While Les Républicains leader Éric Ciotti has begun to forge closer ties with the Rassemblement National (RN), the party’s lead candidate, François-Xavier Bellamy, has no intention of doing so, sticking to the EPP line.

“Abandoning our colours today would be a pointless choice for the country”, François-Xavier Bellamy said in a statement about the agreement proposed by the leader of his party, Éric Ciotti, with the far-right Rassemblement National, which he sees as “counter-productive”.

While François-Xavier Bellamy does not want this agreement, as do many others of the party’s leading figures, Éric Ciotti can nevertheless count on the support of half of the six LR MEPs elected to the European Parliament on Sunday.

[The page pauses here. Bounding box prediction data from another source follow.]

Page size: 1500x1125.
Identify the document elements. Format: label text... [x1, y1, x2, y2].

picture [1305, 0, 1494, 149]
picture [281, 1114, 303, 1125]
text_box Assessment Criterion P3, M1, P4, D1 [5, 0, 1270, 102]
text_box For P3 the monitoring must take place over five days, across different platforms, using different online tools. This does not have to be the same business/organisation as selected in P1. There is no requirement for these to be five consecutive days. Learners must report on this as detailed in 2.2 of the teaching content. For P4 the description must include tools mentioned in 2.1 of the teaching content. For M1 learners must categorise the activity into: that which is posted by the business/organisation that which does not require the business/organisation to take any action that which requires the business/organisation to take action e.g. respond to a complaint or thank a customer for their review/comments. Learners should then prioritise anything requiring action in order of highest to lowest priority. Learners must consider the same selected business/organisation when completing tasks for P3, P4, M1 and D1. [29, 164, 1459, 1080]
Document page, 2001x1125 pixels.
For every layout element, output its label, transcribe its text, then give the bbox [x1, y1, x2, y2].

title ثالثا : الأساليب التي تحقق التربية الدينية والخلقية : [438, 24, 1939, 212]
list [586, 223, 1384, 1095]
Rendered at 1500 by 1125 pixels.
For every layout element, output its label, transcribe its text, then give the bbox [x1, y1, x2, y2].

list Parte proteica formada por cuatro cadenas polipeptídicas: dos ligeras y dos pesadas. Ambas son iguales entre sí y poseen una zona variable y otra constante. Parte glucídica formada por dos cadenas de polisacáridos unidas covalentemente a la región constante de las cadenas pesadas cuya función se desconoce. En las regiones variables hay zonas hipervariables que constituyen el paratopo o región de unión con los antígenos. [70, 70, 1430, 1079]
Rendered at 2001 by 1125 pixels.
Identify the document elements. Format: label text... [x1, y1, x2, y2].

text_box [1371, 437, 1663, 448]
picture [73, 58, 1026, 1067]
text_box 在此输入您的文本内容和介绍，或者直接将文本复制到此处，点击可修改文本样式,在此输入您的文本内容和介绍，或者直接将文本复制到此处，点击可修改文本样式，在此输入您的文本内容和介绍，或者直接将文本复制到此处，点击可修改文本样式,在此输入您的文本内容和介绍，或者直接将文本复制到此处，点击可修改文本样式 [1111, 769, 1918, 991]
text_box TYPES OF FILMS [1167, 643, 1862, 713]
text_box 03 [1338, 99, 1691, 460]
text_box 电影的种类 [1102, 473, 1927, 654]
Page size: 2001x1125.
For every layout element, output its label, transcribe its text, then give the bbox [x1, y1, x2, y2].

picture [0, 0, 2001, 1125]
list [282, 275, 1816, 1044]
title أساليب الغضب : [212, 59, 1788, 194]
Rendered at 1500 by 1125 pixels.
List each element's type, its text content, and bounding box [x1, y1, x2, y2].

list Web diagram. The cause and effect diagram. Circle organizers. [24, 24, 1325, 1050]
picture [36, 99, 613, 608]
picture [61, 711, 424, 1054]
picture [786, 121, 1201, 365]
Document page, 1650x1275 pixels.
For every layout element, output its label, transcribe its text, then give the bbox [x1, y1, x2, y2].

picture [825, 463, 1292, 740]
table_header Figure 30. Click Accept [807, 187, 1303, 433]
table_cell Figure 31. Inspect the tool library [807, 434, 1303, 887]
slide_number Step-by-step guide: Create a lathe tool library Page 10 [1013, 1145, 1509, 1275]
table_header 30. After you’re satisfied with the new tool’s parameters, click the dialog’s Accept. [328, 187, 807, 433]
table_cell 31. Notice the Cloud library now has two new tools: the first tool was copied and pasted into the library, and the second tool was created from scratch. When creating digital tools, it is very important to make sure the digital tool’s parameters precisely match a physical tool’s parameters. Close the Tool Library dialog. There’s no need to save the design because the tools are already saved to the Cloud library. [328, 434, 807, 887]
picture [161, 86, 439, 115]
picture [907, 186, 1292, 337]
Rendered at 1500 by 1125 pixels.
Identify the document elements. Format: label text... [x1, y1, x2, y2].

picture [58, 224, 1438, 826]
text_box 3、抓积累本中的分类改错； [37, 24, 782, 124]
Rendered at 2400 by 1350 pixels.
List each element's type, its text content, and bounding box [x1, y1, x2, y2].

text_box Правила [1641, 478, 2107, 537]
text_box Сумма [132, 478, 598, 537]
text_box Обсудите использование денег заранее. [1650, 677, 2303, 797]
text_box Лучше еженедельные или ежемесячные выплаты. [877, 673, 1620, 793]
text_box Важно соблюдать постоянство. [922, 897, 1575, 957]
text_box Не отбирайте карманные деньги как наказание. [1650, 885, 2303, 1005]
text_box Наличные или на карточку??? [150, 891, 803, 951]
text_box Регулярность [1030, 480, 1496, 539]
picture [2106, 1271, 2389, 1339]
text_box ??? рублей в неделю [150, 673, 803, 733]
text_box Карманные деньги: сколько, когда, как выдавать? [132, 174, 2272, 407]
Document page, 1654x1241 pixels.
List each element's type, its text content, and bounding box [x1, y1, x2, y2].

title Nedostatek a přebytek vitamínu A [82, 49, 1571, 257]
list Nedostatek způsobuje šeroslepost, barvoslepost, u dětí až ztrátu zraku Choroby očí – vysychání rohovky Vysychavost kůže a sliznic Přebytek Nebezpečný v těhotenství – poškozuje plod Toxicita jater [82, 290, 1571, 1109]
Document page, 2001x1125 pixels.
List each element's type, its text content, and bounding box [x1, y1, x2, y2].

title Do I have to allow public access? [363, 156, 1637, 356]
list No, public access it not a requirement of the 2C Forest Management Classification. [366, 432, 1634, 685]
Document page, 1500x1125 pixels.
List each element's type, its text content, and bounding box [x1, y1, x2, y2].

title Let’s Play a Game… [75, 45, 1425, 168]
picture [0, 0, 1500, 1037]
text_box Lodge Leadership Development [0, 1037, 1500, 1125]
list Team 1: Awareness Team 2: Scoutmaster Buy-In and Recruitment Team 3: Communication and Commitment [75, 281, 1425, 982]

These include the farmer Céline Imart, retired general Christophe Gomard, and university professor Laurent Castillo, three newly elected MEPs recruited by Ciotti.

The same applies to Guilhem Carayon, one of the LR vice-president and placed at 10th on the list, who owes his rise to Ciotti.

On the other hand, other party figures have chosen François-Xavier Bellamy’s line.

Isabelle Le Callennec, elected on Sunday, explained that she could not “support the idea of an alliance with the RN”. The same applies to outgoing MEPs who were not re-elected, such as Nathalie Colin-Oesterlé, Geoffroy Didier, and Anne Sander. According to the latter, Ciotti “must leave and quickly”.

Outgoing MEP Nadine Morano, elected on Sunday, has not yet taken a position.

Strategy at the European Parliament

François-Xavier Bellamy also points out that his role is to be “at work in the European Parliament”, where, as in Paris, negotiations begin to take place between the EPP and the European Conservatives and Reformists (ECR) group, which includes the French far-right Reconquête! party.

One condition of this alliance for the EPP executives is to remove the Identity and Democracy (ID) group, where the RN has a seat, from the equation.

Consequently, an alliance between LR and RN in France would put the Republicans at odds with their European group.

“If the LR really go down the right-wing path, there will be no more room in the EPP for this party, which is marginalising itself through this ingratitude”, threatened Jürgen Hardt, MEP and foreign affairs spokesman for the CDU/CSU (EPP) in the Bundestag.

The German MP is betting on the fact that “it is possible that the declaration by the chairman of the LR has no validity among the members and means the end of his political career. Those I know in the LR think differently from Ciotti,” he told Euractiv.